*** Block opens ***
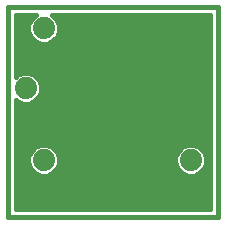
<source format=gbl>
G75*
%MOIN*%
%OFA0B0*%
%FSLAX25Y25*%
%IPPOS*%
%LPD*%
%AMOC8*
5,1,8,0,0,1.08239X$1,22.5*
%
%ADD10C,0.01600*%
%ADD11C,0.07400*%
%ADD12C,0.03169*%
D10*
X0002000Y0001800D02*
X0072000Y0001800D01*
X0072000Y0071800D01*
X0002000Y0071800D01*
X0002000Y0001800D01*
X0004600Y0004400D02*
X0004600Y0040988D01*
X0005111Y0040476D01*
X0006986Y0039700D01*
X0009014Y0039700D01*
X0010889Y0040476D01*
X0012324Y0041911D01*
X0013100Y0043786D01*
X0013100Y0045814D01*
X0012324Y0047689D01*
X0010889Y0049124D01*
X0009014Y0049900D01*
X0006986Y0049900D01*
X0005111Y0049124D01*
X0004600Y0048612D01*
X0004600Y0069200D01*
X0011296Y0069200D01*
X0011111Y0069124D01*
X0009676Y0067689D01*
X0008900Y0065814D01*
X0008900Y0063786D01*
X0009676Y0061911D01*
X0011111Y0060476D01*
X0012986Y0059700D01*
X0015014Y0059700D01*
X0016889Y0060476D01*
X0018324Y0061911D01*
X0019100Y0063786D01*
X0019100Y0065814D01*
X0018324Y0067689D01*
X0016889Y0069124D01*
X0016704Y0069200D01*
X0069400Y0069200D01*
X0069400Y0004400D01*
X0004600Y0004400D01*
X0004600Y0004997D02*
X0069400Y0004997D01*
X0069400Y0006596D02*
X0004600Y0006596D01*
X0004600Y0008194D02*
X0069400Y0008194D01*
X0069400Y0009793D02*
X0004600Y0009793D01*
X0004600Y0011391D02*
X0069400Y0011391D01*
X0069400Y0012990D02*
X0004600Y0012990D01*
X0004600Y0014588D02*
X0069400Y0014588D01*
X0069400Y0016187D02*
X0065189Y0016187D01*
X0065889Y0016476D02*
X0067324Y0017911D01*
X0068100Y0019786D01*
X0068100Y0021814D01*
X0067324Y0023689D01*
X0065889Y0025124D01*
X0064014Y0025900D01*
X0061986Y0025900D01*
X0060111Y0025124D01*
X0058676Y0023689D01*
X0057900Y0021814D01*
X0057900Y0019786D01*
X0058676Y0017911D01*
X0060111Y0016476D01*
X0061986Y0015700D01*
X0064014Y0015700D01*
X0065889Y0016476D01*
X0067198Y0017785D02*
X0069400Y0017785D01*
X0069400Y0019384D02*
X0067934Y0019384D01*
X0068100Y0020982D02*
X0069400Y0020982D01*
X0069400Y0022581D02*
X0067783Y0022581D01*
X0066833Y0024179D02*
X0069400Y0024179D01*
X0069400Y0025778D02*
X0064310Y0025778D01*
X0061690Y0025778D02*
X0015310Y0025778D01*
X0015014Y0025900D02*
X0012986Y0025900D01*
X0011111Y0025124D01*
X0009676Y0023689D01*
X0008900Y0021814D01*
X0008900Y0019786D01*
X0009676Y0017911D01*
X0011111Y0016476D01*
X0012986Y0015700D01*
X0015014Y0015700D01*
X0016889Y0016476D01*
X0018324Y0017911D01*
X0019100Y0019786D01*
X0019100Y0021814D01*
X0018324Y0023689D01*
X0016889Y0025124D01*
X0015014Y0025900D01*
X0012690Y0025778D02*
X0004600Y0025778D01*
X0004600Y0027376D02*
X0069400Y0027376D01*
X0069400Y0028975D02*
X0004600Y0028975D01*
X0004600Y0030573D02*
X0069400Y0030573D01*
X0069400Y0032172D02*
X0004600Y0032172D01*
X0004600Y0033770D02*
X0069400Y0033770D01*
X0069400Y0035369D02*
X0004600Y0035369D01*
X0004600Y0036967D02*
X0069400Y0036967D01*
X0069400Y0038566D02*
X0004600Y0038566D01*
X0004600Y0040164D02*
X0005865Y0040164D01*
X0010135Y0040164D02*
X0069400Y0040164D01*
X0069400Y0041763D02*
X0012175Y0041763D01*
X0012924Y0043361D02*
X0069400Y0043361D01*
X0069400Y0044960D02*
X0013100Y0044960D01*
X0012792Y0046558D02*
X0069400Y0046558D01*
X0069400Y0048157D02*
X0011856Y0048157D01*
X0009364Y0049755D02*
X0069400Y0049755D01*
X0069400Y0051354D02*
X0004600Y0051354D01*
X0004600Y0052952D02*
X0069400Y0052952D01*
X0069400Y0054551D02*
X0004600Y0054551D01*
X0004600Y0056149D02*
X0069400Y0056149D01*
X0069400Y0057748D02*
X0004600Y0057748D01*
X0004600Y0059346D02*
X0069400Y0059346D01*
X0069400Y0060945D02*
X0017357Y0060945D01*
X0018585Y0062543D02*
X0069400Y0062543D01*
X0069400Y0064142D02*
X0019100Y0064142D01*
X0019100Y0065740D02*
X0069400Y0065740D01*
X0069400Y0067339D02*
X0018469Y0067339D01*
X0017075Y0068937D02*
X0069400Y0068937D01*
X0059167Y0024179D02*
X0017833Y0024179D01*
X0018783Y0022581D02*
X0058217Y0022581D01*
X0057900Y0020982D02*
X0019100Y0020982D01*
X0018934Y0019384D02*
X0058066Y0019384D01*
X0058802Y0017785D02*
X0018198Y0017785D01*
X0016189Y0016187D02*
X0060811Y0016187D01*
X0011811Y0016187D02*
X0004600Y0016187D01*
X0004600Y0017785D02*
X0009802Y0017785D01*
X0009066Y0019384D02*
X0004600Y0019384D01*
X0004600Y0020982D02*
X0008900Y0020982D01*
X0009217Y0022581D02*
X0004600Y0022581D01*
X0004600Y0024179D02*
X0010167Y0024179D01*
X0006636Y0049755D02*
X0004600Y0049755D01*
X0004600Y0060945D02*
X0010643Y0060945D01*
X0009414Y0062543D02*
X0004600Y0062543D01*
X0004600Y0064142D02*
X0008900Y0064142D01*
X0008900Y0065740D02*
X0004600Y0065740D01*
X0004600Y0067339D02*
X0009531Y0067339D01*
X0010925Y0068937D02*
X0004600Y0068937D01*
D11*
X0014000Y0064800D03*
X0008000Y0044800D03*
X0014000Y0020800D03*
X0063000Y0020800D03*
D12*
X0047000Y0013800D03*
X0018000Y0043800D03*
X0043000Y0044800D03*
X0054000Y0061800D03*
M02*

</source>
*** Block closes ***
Omit the pictures, then output every record exactly as given.

Task result:
<source format=gbl>
G75*
%MOIN*%
%OFA0B0*%
%FSLAX25Y25*%
%IPPOS*%
%LPD*%
%AMOC8*
5,1,8,0,0,1.08239X$1,22.5*
%
%ADD10C,0.01600*%
%ADD11C,0.07400*%
%ADD12C,0.03169*%
D10*
X0002000Y0001800D02*
X0072000Y0001800D01*
X0072000Y0071800D01*
X0002000Y0071800D01*
X0002000Y0001800D01*
X0004600Y0004400D02*
X0004600Y0040988D01*
X0005111Y0040476D01*
X0006986Y0039700D01*
X0009014Y0039700D01*
X0010889Y0040476D01*
X0012324Y0041911D01*
X0013100Y0043786D01*
X0013100Y0045814D01*
X0012324Y0047689D01*
X0010889Y0049124D01*
X0009014Y0049900D01*
X0006986Y0049900D01*
X0005111Y0049124D01*
X0004600Y0048612D01*
X0004600Y0069200D01*
X0011296Y0069200D01*
X0011111Y0069124D01*
X0009676Y0067689D01*
X0008900Y0065814D01*
X0008900Y0063786D01*
X0009676Y0061911D01*
X0011111Y0060476D01*
X0012986Y0059700D01*
X0015014Y0059700D01*
X0016889Y0060476D01*
X0018324Y0061911D01*
X0019100Y0063786D01*
X0019100Y0065814D01*
X0018324Y0067689D01*
X0016889Y0069124D01*
X0016704Y0069200D01*
X0069400Y0069200D01*
X0069400Y0004400D01*
X0004600Y0004400D01*
X0004600Y0004997D02*
X0069400Y0004997D01*
X0069400Y0006596D02*
X0004600Y0006596D01*
X0004600Y0008194D02*
X0069400Y0008194D01*
X0069400Y0009793D02*
X0004600Y0009793D01*
X0004600Y0011391D02*
X0069400Y0011391D01*
X0069400Y0012990D02*
X0004600Y0012990D01*
X0004600Y0014588D02*
X0069400Y0014588D01*
X0069400Y0016187D02*
X0065189Y0016187D01*
X0065889Y0016476D02*
X0067324Y0017911D01*
X0068100Y0019786D01*
X0068100Y0021814D01*
X0067324Y0023689D01*
X0065889Y0025124D01*
X0064014Y0025900D01*
X0061986Y0025900D01*
X0060111Y0025124D01*
X0058676Y0023689D01*
X0057900Y0021814D01*
X0057900Y0019786D01*
X0058676Y0017911D01*
X0060111Y0016476D01*
X0061986Y0015700D01*
X0064014Y0015700D01*
X0065889Y0016476D01*
X0067198Y0017785D02*
X0069400Y0017785D01*
X0069400Y0019384D02*
X0067934Y0019384D01*
X0068100Y0020982D02*
X0069400Y0020982D01*
X0069400Y0022581D02*
X0067783Y0022581D01*
X0066833Y0024179D02*
X0069400Y0024179D01*
X0069400Y0025778D02*
X0064310Y0025778D01*
X0061690Y0025778D02*
X0015310Y0025778D01*
X0015014Y0025900D02*
X0012986Y0025900D01*
X0011111Y0025124D01*
X0009676Y0023689D01*
X0008900Y0021814D01*
X0008900Y0019786D01*
X0009676Y0017911D01*
X0011111Y0016476D01*
X0012986Y0015700D01*
X0015014Y0015700D01*
X0016889Y0016476D01*
X0018324Y0017911D01*
X0019100Y0019786D01*
X0019100Y0021814D01*
X0018324Y0023689D01*
X0016889Y0025124D01*
X0015014Y0025900D01*
X0012690Y0025778D02*
X0004600Y0025778D01*
X0004600Y0027376D02*
X0069400Y0027376D01*
X0069400Y0028975D02*
X0004600Y0028975D01*
X0004600Y0030573D02*
X0069400Y0030573D01*
X0069400Y0032172D02*
X0004600Y0032172D01*
X0004600Y0033770D02*
X0069400Y0033770D01*
X0069400Y0035369D02*
X0004600Y0035369D01*
X0004600Y0036967D02*
X0069400Y0036967D01*
X0069400Y0038566D02*
X0004600Y0038566D01*
X0004600Y0040164D02*
X0005865Y0040164D01*
X0010135Y0040164D02*
X0069400Y0040164D01*
X0069400Y0041763D02*
X0012175Y0041763D01*
X0012924Y0043361D02*
X0069400Y0043361D01*
X0069400Y0044960D02*
X0013100Y0044960D01*
X0012792Y0046558D02*
X0069400Y0046558D01*
X0069400Y0048157D02*
X0011856Y0048157D01*
X0009364Y0049755D02*
X0069400Y0049755D01*
X0069400Y0051354D02*
X0004600Y0051354D01*
X0004600Y0052952D02*
X0069400Y0052952D01*
X0069400Y0054551D02*
X0004600Y0054551D01*
X0004600Y0056149D02*
X0069400Y0056149D01*
X0069400Y0057748D02*
X0004600Y0057748D01*
X0004600Y0059346D02*
X0069400Y0059346D01*
X0069400Y0060945D02*
X0017357Y0060945D01*
X0018585Y0062543D02*
X0069400Y0062543D01*
X0069400Y0064142D02*
X0019100Y0064142D01*
X0019100Y0065740D02*
X0069400Y0065740D01*
X0069400Y0067339D02*
X0018469Y0067339D01*
X0017075Y0068937D02*
X0069400Y0068937D01*
X0059167Y0024179D02*
X0017833Y0024179D01*
X0018783Y0022581D02*
X0058217Y0022581D01*
X0057900Y0020982D02*
X0019100Y0020982D01*
X0018934Y0019384D02*
X0058066Y0019384D01*
X0058802Y0017785D02*
X0018198Y0017785D01*
X0016189Y0016187D02*
X0060811Y0016187D01*
X0011811Y0016187D02*
X0004600Y0016187D01*
X0004600Y0017785D02*
X0009802Y0017785D01*
X0009066Y0019384D02*
X0004600Y0019384D01*
X0004600Y0020982D02*
X0008900Y0020982D01*
X0009217Y0022581D02*
X0004600Y0022581D01*
X0004600Y0024179D02*
X0010167Y0024179D01*
X0006636Y0049755D02*
X0004600Y0049755D01*
X0004600Y0060945D02*
X0010643Y0060945D01*
X0009414Y0062543D02*
X0004600Y0062543D01*
X0004600Y0064142D02*
X0008900Y0064142D01*
X0008900Y0065740D02*
X0004600Y0065740D01*
X0004600Y0067339D02*
X0009531Y0067339D01*
X0010925Y0068937D02*
X0004600Y0068937D01*
D11*
X0014000Y0064800D03*
X0008000Y0044800D03*
X0014000Y0020800D03*
X0063000Y0020800D03*
D12*
X0047000Y0013800D03*
X0018000Y0043800D03*
X0043000Y0044800D03*
X0054000Y0061800D03*
M02*

</source>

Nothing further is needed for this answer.